(1 month, 3 weeks ago)
Commons ChamberI thank and congratulate my hon. Friend the Member for Bathgate and Linlithgow (Kirsteen Sullivan) on her speech. She shared an important story about Peter McLagan, and I will enjoy supporting her campaign. I want to refer back to the speech of my hon. Friend the Member for Newcastle-under-Lyme (Adam Jogee); he will enjoy reading his admission in Hansard that I look 15 years younger.
Black History Month has its roots in this country, in a powerful vision of education and empowerment. In 1987, Akyaaba Addai-Sebo and Ansel Wong, staff at the Greater London Council—a Ghanaian and a Trinidadian respectively—recognised a pressing need: black British children were facing an identity crisis, were reluctant to identify with their African heritage, and shrank back when called African. This realisation sparked a movement to create time and space to challenge racism and, importantly, to recognise, educate, and reflect on the invaluable contributions of black Britons to our nation’s history and culture. The history of Britain is incomplete without acknowledging the profound contributions of ethnic minority communities.

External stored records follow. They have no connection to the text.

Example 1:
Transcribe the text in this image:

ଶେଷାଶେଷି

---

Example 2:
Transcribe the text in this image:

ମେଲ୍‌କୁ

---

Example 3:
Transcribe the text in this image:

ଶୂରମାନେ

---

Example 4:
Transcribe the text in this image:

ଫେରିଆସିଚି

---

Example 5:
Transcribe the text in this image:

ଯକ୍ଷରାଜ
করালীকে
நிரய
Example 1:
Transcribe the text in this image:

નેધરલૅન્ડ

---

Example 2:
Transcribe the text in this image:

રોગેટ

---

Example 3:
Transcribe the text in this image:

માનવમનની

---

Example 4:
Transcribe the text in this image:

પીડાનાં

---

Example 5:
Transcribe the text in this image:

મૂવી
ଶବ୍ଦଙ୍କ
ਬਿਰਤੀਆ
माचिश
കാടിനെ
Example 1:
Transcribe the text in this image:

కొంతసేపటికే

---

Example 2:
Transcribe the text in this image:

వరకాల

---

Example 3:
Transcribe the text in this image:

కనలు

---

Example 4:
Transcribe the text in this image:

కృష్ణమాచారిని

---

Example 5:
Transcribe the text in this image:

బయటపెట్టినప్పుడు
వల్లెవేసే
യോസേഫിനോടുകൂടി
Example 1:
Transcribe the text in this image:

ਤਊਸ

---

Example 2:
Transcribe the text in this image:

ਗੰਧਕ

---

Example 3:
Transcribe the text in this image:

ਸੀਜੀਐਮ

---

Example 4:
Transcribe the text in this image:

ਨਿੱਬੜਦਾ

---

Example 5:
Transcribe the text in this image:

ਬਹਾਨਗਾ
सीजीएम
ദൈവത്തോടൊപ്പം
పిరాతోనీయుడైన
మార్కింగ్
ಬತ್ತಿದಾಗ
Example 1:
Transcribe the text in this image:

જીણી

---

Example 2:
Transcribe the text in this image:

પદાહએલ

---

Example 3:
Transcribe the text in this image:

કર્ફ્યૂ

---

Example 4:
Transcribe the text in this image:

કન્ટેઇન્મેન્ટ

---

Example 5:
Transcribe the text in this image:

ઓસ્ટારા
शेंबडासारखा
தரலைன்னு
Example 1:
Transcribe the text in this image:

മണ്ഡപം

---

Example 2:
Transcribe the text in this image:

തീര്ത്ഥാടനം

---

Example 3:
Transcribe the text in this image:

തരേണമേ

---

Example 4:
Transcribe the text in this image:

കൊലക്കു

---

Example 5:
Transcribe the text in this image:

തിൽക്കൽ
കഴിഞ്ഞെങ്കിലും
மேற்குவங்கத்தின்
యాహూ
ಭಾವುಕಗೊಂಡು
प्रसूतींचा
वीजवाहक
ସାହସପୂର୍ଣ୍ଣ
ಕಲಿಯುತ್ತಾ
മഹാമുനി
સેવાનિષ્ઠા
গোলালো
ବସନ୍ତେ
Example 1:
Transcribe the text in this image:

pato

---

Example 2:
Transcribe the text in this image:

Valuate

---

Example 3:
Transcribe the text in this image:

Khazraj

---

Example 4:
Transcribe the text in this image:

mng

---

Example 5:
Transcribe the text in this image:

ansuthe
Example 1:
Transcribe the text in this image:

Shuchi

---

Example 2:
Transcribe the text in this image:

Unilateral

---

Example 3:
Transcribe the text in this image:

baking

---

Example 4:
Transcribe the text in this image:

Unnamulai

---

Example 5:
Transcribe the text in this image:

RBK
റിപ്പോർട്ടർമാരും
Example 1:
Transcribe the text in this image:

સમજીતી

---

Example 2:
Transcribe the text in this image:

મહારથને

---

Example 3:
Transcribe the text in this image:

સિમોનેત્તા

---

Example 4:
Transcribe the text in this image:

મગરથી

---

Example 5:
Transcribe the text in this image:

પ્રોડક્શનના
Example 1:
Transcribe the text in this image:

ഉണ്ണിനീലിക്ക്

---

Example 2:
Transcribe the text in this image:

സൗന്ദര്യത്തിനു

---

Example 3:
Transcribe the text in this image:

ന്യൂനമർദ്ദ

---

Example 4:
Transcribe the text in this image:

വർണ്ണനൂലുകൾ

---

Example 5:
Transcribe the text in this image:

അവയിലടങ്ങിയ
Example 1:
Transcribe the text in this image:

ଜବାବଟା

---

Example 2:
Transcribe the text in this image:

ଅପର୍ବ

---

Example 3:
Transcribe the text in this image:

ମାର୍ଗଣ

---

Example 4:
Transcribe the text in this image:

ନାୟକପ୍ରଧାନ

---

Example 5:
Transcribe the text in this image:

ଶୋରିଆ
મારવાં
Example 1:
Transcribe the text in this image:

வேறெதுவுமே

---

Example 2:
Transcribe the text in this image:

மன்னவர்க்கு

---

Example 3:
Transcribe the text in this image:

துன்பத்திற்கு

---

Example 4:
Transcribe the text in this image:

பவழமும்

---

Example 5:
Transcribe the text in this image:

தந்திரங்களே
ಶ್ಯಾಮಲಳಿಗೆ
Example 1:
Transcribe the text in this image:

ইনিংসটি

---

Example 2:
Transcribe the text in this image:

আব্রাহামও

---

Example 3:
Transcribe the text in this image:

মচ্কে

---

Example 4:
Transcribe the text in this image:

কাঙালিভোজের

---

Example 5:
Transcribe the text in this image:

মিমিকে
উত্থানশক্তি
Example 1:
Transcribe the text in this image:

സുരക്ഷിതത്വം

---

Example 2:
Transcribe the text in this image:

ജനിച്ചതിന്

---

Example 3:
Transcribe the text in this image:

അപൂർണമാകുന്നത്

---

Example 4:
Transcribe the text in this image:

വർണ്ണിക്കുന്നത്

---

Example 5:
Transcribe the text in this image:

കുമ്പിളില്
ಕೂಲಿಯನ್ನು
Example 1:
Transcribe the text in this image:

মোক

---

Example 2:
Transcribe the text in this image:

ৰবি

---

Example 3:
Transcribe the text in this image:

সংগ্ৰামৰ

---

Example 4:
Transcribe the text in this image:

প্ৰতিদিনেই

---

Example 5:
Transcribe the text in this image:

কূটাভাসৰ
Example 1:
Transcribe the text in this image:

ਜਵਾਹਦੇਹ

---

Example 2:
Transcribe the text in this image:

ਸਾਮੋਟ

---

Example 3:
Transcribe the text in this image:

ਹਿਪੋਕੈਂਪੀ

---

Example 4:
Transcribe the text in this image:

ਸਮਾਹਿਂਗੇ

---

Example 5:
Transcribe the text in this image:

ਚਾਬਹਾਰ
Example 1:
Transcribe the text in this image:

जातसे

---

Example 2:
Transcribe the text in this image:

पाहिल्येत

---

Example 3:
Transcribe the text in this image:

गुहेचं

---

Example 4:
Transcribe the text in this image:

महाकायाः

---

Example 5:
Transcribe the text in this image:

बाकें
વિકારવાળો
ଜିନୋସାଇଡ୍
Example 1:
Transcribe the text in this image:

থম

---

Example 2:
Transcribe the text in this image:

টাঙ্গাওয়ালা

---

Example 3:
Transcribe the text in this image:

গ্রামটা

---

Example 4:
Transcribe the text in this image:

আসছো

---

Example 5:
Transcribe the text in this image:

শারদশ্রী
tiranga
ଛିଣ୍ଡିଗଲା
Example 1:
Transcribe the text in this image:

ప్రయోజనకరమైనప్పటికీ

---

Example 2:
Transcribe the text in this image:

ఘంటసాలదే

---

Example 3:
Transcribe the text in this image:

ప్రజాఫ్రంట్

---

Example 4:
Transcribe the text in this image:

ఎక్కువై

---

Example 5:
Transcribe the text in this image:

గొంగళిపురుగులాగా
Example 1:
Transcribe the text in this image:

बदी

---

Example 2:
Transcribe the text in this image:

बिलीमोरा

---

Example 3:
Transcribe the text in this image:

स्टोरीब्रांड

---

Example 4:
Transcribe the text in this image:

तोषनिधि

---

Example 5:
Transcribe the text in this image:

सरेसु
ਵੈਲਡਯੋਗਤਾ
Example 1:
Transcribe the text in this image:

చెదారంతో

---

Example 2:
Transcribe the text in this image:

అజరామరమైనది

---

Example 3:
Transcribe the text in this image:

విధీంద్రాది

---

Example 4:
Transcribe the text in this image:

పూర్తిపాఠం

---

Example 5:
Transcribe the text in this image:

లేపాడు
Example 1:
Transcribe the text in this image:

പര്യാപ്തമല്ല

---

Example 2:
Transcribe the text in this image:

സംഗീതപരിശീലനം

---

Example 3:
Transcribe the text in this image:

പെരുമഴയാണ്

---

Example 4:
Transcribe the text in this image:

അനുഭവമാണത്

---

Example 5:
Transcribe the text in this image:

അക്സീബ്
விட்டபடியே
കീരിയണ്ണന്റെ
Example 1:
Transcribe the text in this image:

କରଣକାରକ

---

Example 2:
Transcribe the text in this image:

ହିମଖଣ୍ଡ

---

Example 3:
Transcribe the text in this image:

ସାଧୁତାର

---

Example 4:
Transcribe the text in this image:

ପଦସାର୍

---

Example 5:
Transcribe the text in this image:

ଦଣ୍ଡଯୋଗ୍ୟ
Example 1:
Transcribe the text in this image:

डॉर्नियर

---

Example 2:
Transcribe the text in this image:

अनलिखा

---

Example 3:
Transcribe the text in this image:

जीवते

Does my hon. Friend agree with me on the importance of that changing narrative, and the importance of the organisations in our communities that change it? In mine we have People Dem Collective, Everyday Racism and Margate Black Pride, which are putting the stories of black people in our constituencies on the map. They tell me that in the modern curriculum review, we need to make sure that black history is not just about black people; it is everyone’s history, and it should be part of the curriculum.